Salam waras.com KEBUMEN – Kasus dugaan perundungan terhadap seorang siswa kelas X SMK di Kecamatan Kutowinangun, Kabupaten Kebumen, mendapat perhatian serius. Korban disebut mengalami kekerasan dan intimidasi yang dilakukan oleh sejumlah siswa lainnya.
Peristiwa tersebut diduga terjadi pada Jumat (7/8/2026) sekitar pukul 10.00 WIB, saat korban hendak mengambil makanan dalam program Makan Bergizi Gratis (MBG).
Berdasarkan informasi yang beredar, korban yang tengah mengantre tiba-tiba ditarik oleh siswa lain dan dibawa ke sebuah lahan kosong. Di lokasi tersebut, korban diduga mengalami kekerasan berupa pukulan dan lemparan, serta mendapatkan intimidasi dari kelompok siswa.
Peristiwa itu kemudian diketahui pihak keluarga. Orang tua korban yang merasa keberatan atas kejadian tersebut memilih menempuh jalur hukum dengan melaporkan kasus dugaan perundungan itu kepada kepolisian.
Kasus ini menjadi perhatian karena dugaan kekerasan terjadi di lingkungan yang seharusnya menjadi tempat aman bagi para pelajar. Penanganan yang serius diperlukan agar kejadian serupa tidak kembali terjadi dan para siswa memahami bahwa perundungan bukan bagian dari kenakalan biasa.

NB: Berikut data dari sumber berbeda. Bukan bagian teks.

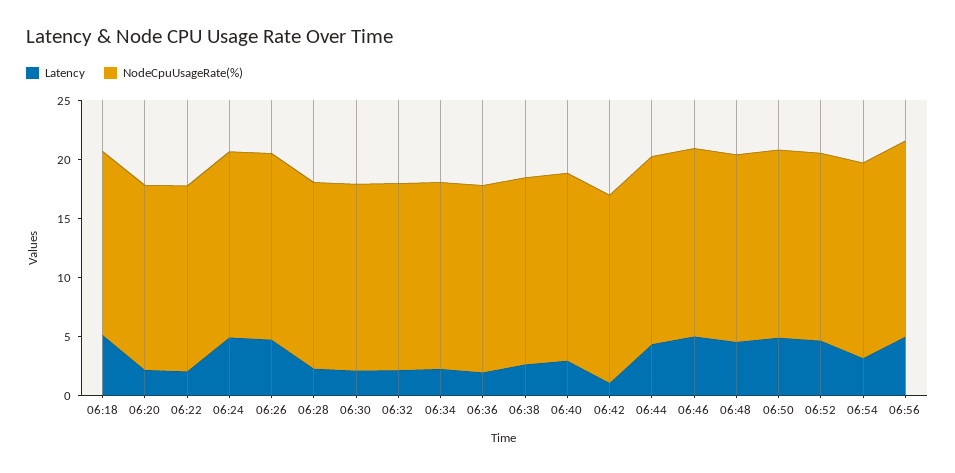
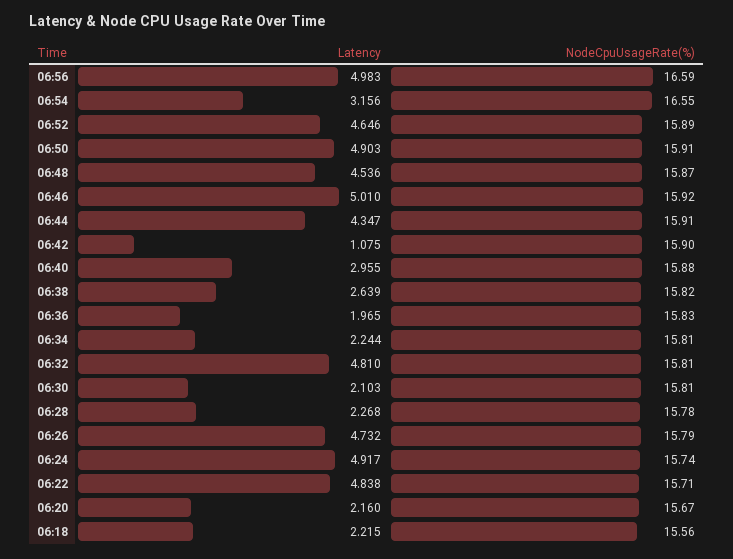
Latency, 06:18: 5 -> 2.215
Latency, 06:22: 2 -> 4.838
Latency, 06:32: 2 -> 4.81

Pihak sekolah dan aparat kepolisian diharapkan dapat mengusut kejadian tersebut secara menyeluruh, termasuk memastikan kondisi korban serta meminta keterangan dari para siswa yang diduga terlibat.
Prinsip praduga tak bersalah tetap berlaku terhadap pihak-pihak yang disebut dalam perkara tersebut hingga terdapat hasil pemeriksaan dan proses hukum yang berkekuatan tetap.